Osama Bin Laden in an interview with ABC news journalist John Miller in May 1998
It is of interest that Mr. Bin Laden 23 years ago seemed to envision a state of affairs in America that closely resembles what we are experiencing today. Only a month ago we witnessed the bodies of 13 of our soldiers being returned from Afghanistan to US soil where the divisions between Americans have become deeper than at any time since the Civil War. The increasing reciprocal distain expressed by progressives and conservatives for one another has been tearing apart the social fabric of the United States for years. Each side righteously excoriates the other as the source of all the problems facing the nation. There is no longer any expectation of compromise. It is a zero-sum game. The Republican and Democratic politicians who only a couple of generations ago used to socialize together rarely do so now. Such behavior would be tantamount to betrayal.

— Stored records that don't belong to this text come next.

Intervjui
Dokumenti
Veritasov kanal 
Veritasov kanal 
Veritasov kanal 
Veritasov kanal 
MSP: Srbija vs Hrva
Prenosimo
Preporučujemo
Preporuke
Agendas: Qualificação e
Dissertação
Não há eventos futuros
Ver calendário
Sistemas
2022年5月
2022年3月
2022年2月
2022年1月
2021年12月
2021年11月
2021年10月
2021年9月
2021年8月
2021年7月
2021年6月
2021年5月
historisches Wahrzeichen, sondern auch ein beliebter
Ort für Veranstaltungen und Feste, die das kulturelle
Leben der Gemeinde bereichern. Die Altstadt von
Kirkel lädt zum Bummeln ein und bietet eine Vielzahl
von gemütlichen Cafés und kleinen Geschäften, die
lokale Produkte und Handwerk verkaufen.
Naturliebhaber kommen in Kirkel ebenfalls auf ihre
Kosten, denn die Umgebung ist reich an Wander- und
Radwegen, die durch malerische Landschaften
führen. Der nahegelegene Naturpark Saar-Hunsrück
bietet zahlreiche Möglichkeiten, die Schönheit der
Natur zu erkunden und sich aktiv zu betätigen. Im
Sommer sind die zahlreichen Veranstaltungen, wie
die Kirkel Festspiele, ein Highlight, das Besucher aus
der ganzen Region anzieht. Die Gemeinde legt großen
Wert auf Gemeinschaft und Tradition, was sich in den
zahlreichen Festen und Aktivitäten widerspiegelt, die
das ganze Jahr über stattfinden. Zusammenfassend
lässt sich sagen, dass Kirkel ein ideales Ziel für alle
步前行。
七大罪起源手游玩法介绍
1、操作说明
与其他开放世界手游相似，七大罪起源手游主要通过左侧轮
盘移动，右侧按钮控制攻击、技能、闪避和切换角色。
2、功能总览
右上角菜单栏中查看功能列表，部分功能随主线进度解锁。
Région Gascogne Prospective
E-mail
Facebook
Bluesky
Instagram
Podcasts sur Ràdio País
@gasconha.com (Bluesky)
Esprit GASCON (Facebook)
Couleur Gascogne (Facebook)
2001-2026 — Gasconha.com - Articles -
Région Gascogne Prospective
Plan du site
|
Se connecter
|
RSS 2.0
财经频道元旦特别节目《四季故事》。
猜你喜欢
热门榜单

In the US today the out of power conservative factions do what they can to obstruct the woke corporate and governmental elites who have eschewed policies of toleration to demand obedience to their dictates. If and when elections reverse the positions it will be no surprise to find a similar state of affairs will obtain. One need only recall the experience of the Trump presidency. The narrative broadcast by pundits of the opposing sides appears to follow a template of outrage, disdain, and mockery when describing their opponents while praising the vision and strengths (and downplaying or ignoring the failures and foibles) of their own leaders.
What will come of this? I revert to another prophetic source, the efficacy of which may be as suspect as Bin Laden’s but comes from the Judeo-Christian tradition in the lyrics of Bob Dylan’s 1997 song Not Dark Yet that ends:
Don’t even hear a murmur of a prayer / It’s not dark yet, but it’s getting there.